本文抜粋 ->
________________________

リプレイのタイトルをどうするか、という相談を潮さんから受けた時、瀧里は「ラブレターにしよう」と提案しました。
私たちが人型兵器を好きになるきっかけを作ってくれた作品に。
私たちが設定とゲーム性が結びついたものは美しいと思うきっかけとなった作品に。
あまたの、大好きな――ずっとファンの皆で首をながーくして待ち続けている作品たちに。
あなた方が紡いだ歴史は、こうしてまたひとつ繋がったのだと届けるために。
『光砕のリヴァルチャー』は、私たちのファンの皆さまと、私たちが創作の道へ踏み出したきっかけを創った先輩クリエイターの皆さまへのラブレターなのです。
「人型兵器と、それにまつわる関係性」という脈々と受け継がれてきた物語と、このラブレターを受け取ってくださった皆さんが、本作をめいっぱい楽しんでいただけなら、瀧里はとてもうれしく思います。
――それでは、一緒に灰色の荒野へ参りましょう!
瀧里フユ
『光砕のリヴァルチャー』デザイナーズノート:宝井ロメロ
はじめに
ようこそお越しくださいました! どらこにあんの宝井ロメロと申します。
今回は、データデザインを担当させていただいた『光砕のリヴァルチャー』について、掲載データの作成意図・経緯や、おすすめの運用方法などを語らせていただきます。
なお、あくまで「おすすめ」であるため、作成に迷った際の道しるべ程度にお考え下さい。
どの組み合わせでも遊べるのが、『光砕のリヴァルチャー』ですから!
では、稚拙な文章で恐縮ですが、どうぞお付き合いくださいませ。
※デザイナーズノートの公開意図につきましては、先にフユさんの「はじめに」を読んでいただければ幸いです。
フレーム編
『光砕のリヴァルチャー』において、ロボット本体を表す「フレーム」は、3タイプの脚部――「二脚」「逆関節」「四脚」に区分されます。
最もオーソドックスなタイプである二脚はさておき、なぜ残りのふたつが逆関節と四脚なのかといいますと――フユさんの好物だからです、はい。
当初、過去作『エアゲトラム』同様、「軽量二脚」や「重量逆関節」といった、脚部タイプを重量ごとに細分化する案もありましたが、最終的に「装甲のクロニクル」による表現へと変更されました。

________________________

課題の目的 ->
上の『光砕のリヴァルチャー』のデザイナーズノートを、最後の文の後から書き継いでください。

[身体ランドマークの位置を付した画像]
________________________

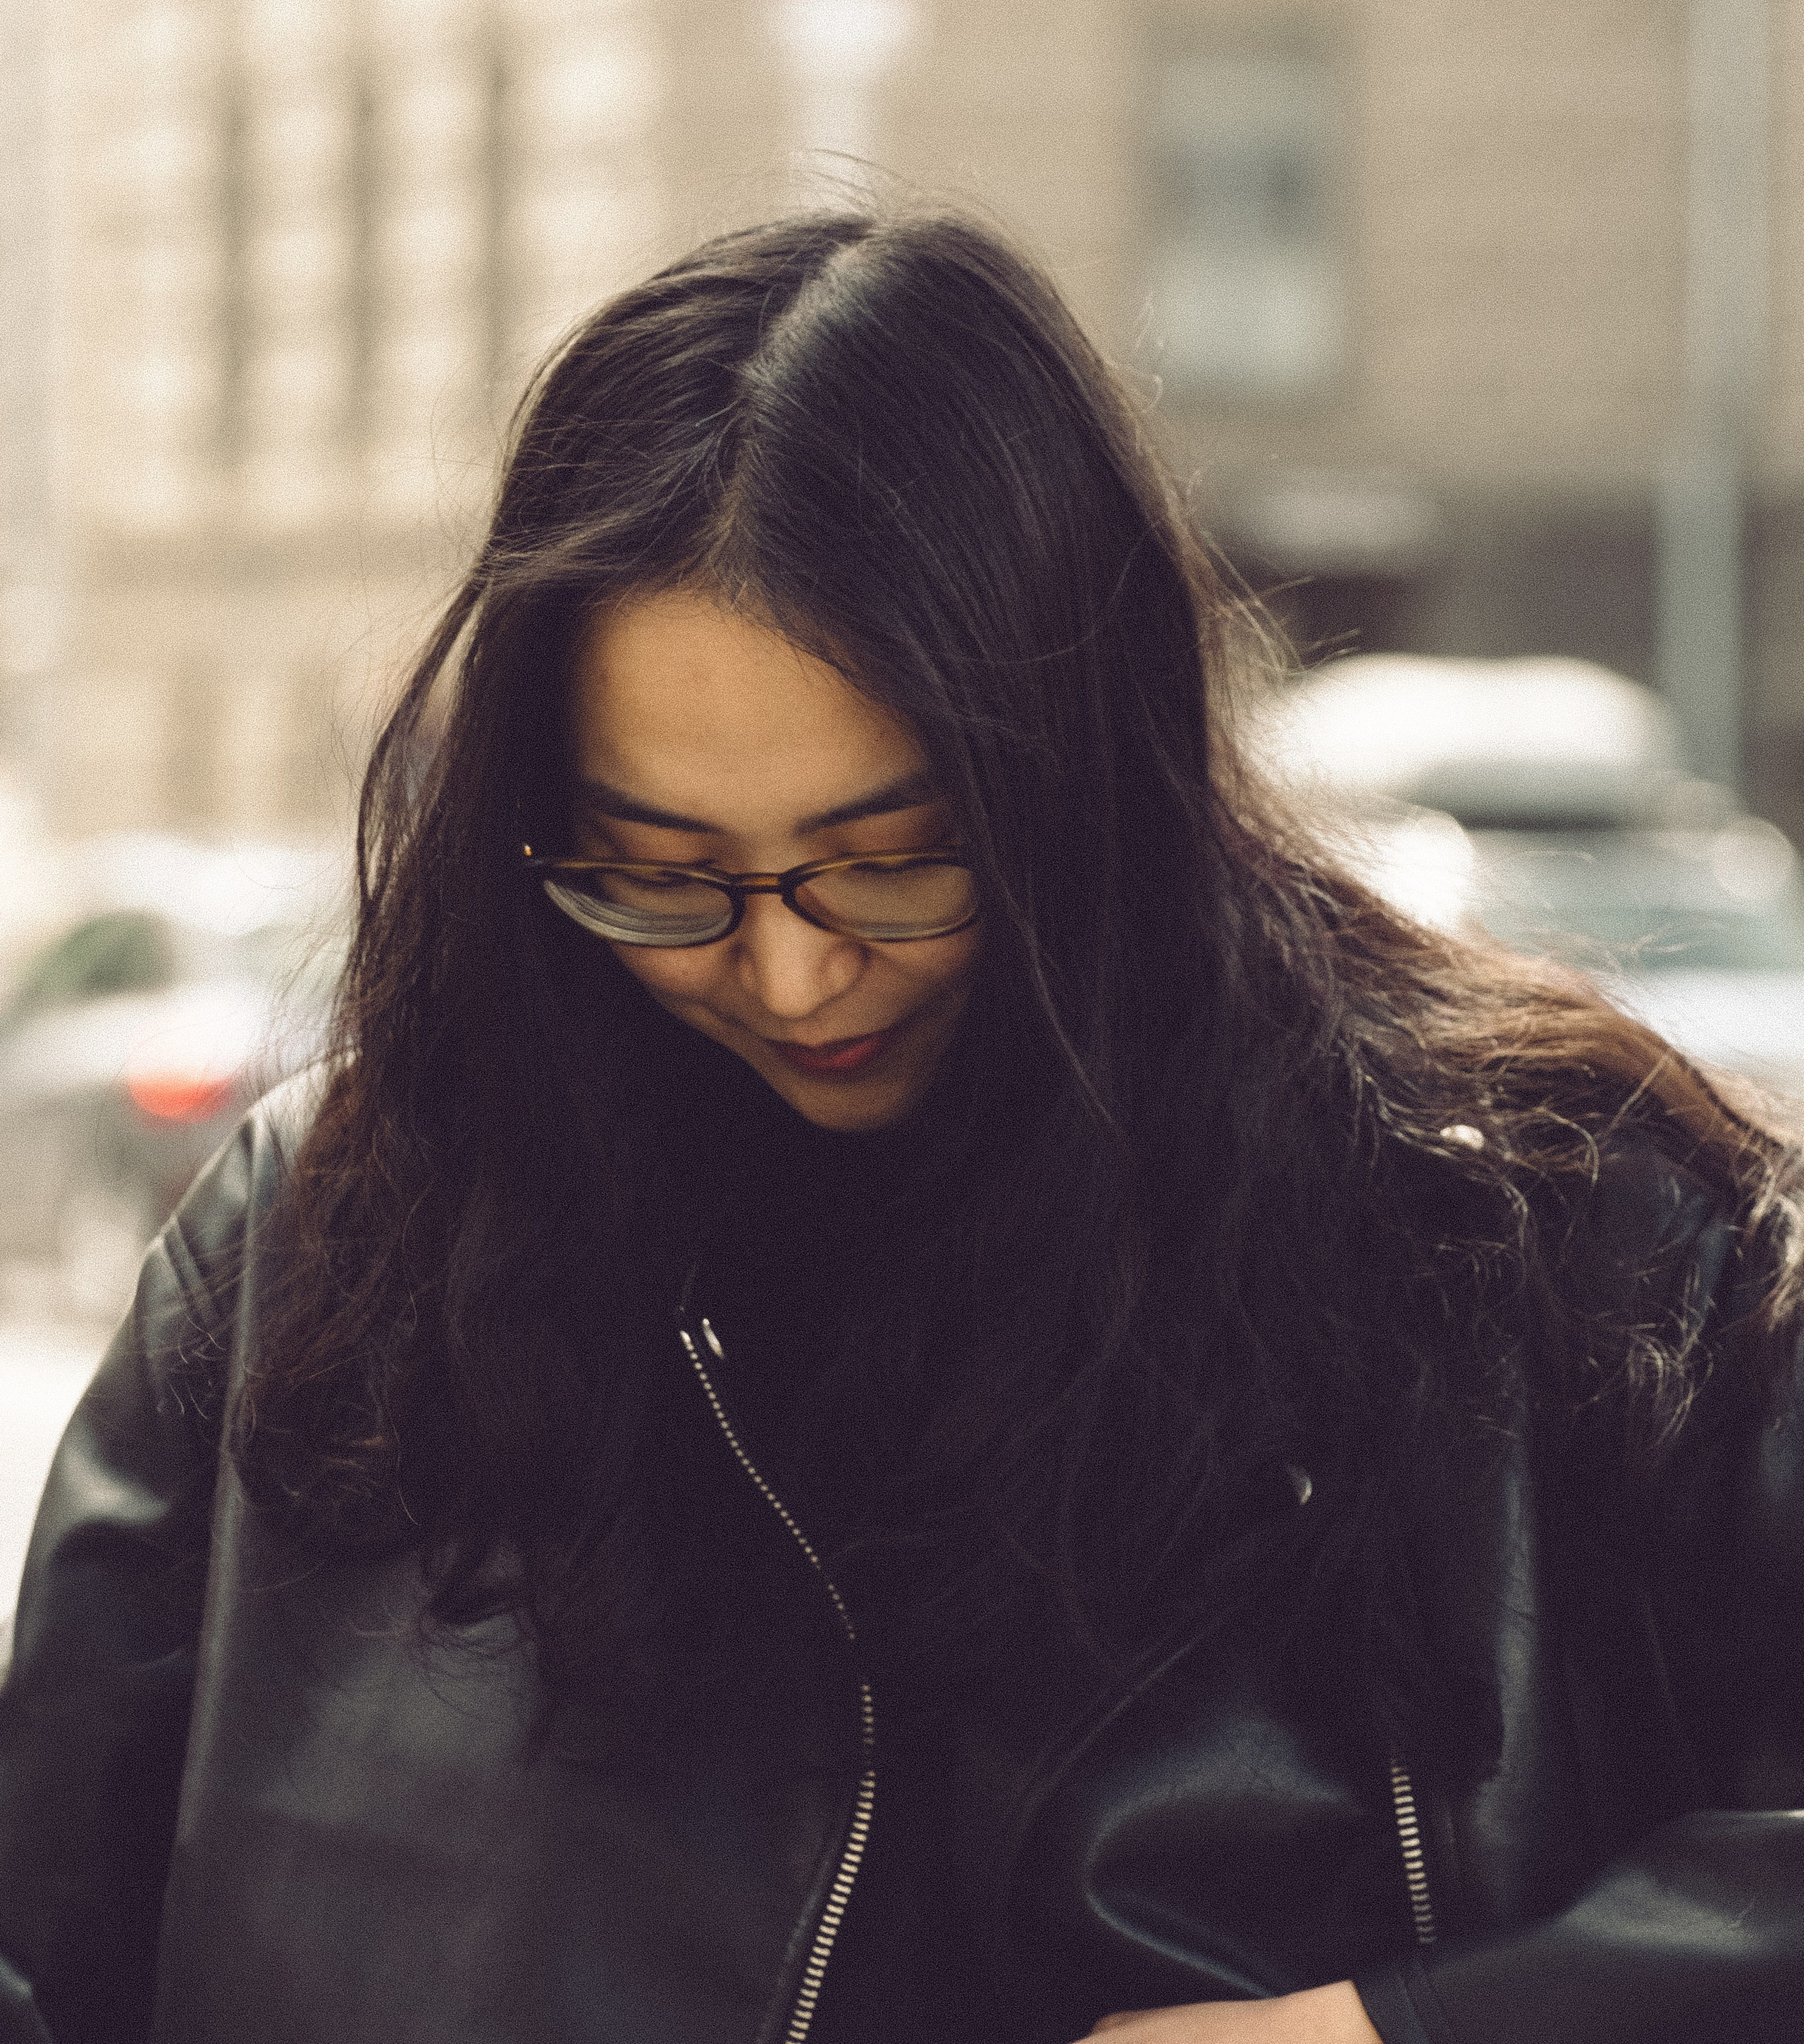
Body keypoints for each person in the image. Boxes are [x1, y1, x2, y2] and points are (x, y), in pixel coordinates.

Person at [0, 209, 1800, 2044]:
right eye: (660, 875)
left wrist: (1403, 2035)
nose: (790, 976)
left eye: (892, 861)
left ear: (1089, 777)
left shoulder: (1559, 1236)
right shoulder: (323, 1242)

________________________

回答 ->
★おすすめ運用:二脚
バランスの取れた脚部で、その中でもエネルギー効率に優れます。
どのウェポンを用いても活躍できますが、強いて言うのであれば【グッドツール】の性能から、判定ダイス数の少ないウェポンが特に相性がいいでしょう。
総じて扱いやすい、初心者向けのカテゴリーです。
★おすすめ運用:逆関節
機動力に優れた脚部で、「ブレード」との相性は抜群です。
他の脚部に比べやや脆い傾向にありますが、それは『光砕のリヴァルチャー』において有利に働く事もあります。
シールド破壊によって得たジアドエネルギーを攻撃に回し、「やられる前にやる」の精神でガンガン行きましょう!
★おすすめ運用:四脚
頑丈なシールドと、【エイムスタンス】による強力な攻撃補正を持つ脚部です。
フレーバーからも読み取れるように、「キャノン」との相性に特に優れます。
機動力とエネルギー効率にやや難があるため、「ブレード」の運用には慎重さが求められます。
ウェポン編
『光砕のリヴァルチャー』には、「ロングライフル」「ショートライフル」「マシンガン」「キャノン」「ブレード」の計5種のウェポンカテゴリーが存在します。
本作においての操縦士が騎士モチーフであることから「ブレード」が最も早くに作られたカテゴリーでした。
また、バランス調整が最も難航したのも「ブレード」だったりします。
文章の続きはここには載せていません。